Researchers from the University of Eastern Finland found a link between blood metabolite profile associated with lower risk of developing type 2 diabetes and consumption of one egg per day.
In a previous study, the same team of researchers had already associated consuming one egg daily with lower risk of developing type 2 diabetes, in a group of middle-aged men included in Kuopio Ischaemic Heart Disease Risk Factor Study in eastern Finland. Now, the new study was aimed to exploring which compounds may be responsible for this association.

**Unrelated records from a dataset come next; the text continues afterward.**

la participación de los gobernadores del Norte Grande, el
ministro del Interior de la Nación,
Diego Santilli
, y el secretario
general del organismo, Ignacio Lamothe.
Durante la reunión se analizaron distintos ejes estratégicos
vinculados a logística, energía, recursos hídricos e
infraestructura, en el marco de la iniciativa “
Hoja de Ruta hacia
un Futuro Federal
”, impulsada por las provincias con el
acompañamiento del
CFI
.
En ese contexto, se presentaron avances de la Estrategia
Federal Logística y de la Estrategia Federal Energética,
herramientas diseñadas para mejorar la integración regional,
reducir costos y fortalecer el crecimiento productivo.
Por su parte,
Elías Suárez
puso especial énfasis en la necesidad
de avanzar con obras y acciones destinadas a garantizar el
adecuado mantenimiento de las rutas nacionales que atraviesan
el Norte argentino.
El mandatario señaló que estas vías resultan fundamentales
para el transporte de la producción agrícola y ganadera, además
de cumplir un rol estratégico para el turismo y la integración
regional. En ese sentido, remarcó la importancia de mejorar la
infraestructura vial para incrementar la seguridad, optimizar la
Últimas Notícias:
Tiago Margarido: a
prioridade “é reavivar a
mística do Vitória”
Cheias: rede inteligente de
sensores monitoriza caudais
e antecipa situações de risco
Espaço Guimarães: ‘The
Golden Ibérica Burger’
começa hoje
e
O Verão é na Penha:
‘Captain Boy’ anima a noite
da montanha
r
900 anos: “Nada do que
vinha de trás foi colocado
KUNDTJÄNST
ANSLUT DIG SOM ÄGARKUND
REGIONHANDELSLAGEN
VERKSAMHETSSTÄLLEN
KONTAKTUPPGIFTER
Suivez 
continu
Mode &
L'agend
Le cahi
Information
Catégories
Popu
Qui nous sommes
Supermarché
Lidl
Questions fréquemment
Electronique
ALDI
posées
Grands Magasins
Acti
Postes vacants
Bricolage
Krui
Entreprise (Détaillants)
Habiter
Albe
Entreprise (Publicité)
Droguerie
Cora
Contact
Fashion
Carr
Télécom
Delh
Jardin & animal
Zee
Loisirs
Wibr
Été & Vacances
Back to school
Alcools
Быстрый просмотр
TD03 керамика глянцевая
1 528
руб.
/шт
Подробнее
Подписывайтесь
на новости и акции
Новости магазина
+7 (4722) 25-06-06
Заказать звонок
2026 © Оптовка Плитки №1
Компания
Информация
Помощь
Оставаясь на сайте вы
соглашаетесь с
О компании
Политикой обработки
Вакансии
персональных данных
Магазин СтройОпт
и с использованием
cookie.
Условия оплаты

Stefania Noerman, Early Stage Researcher and lead author of the study, said: “The purpose of the current study was to explore potential compounds that could explain this association using non-targeted metabolomics, a technique that enables a broad profiling of chemicals in a sample,” says.
The researchers found that the blood samples of men that consumed more eggs contained certain lipid molecules associated to blood profile of men who remained free of type 2 diabetes. Additionally, they found several compounds in blood linked to a higher risk of diabetes, including the amino acid tyrosine.
“Although it is too early to draw any causal conclusions, we now have some hints about certain egg-related compounds that may have a role in type 2 diabetes development. Further detailed investigations with both cell models and intervention studies in humans that use modern techniques, such as metabolomics, are needed to understand the mechanisms behind physiological effects of egg intake,” Noerman concluded.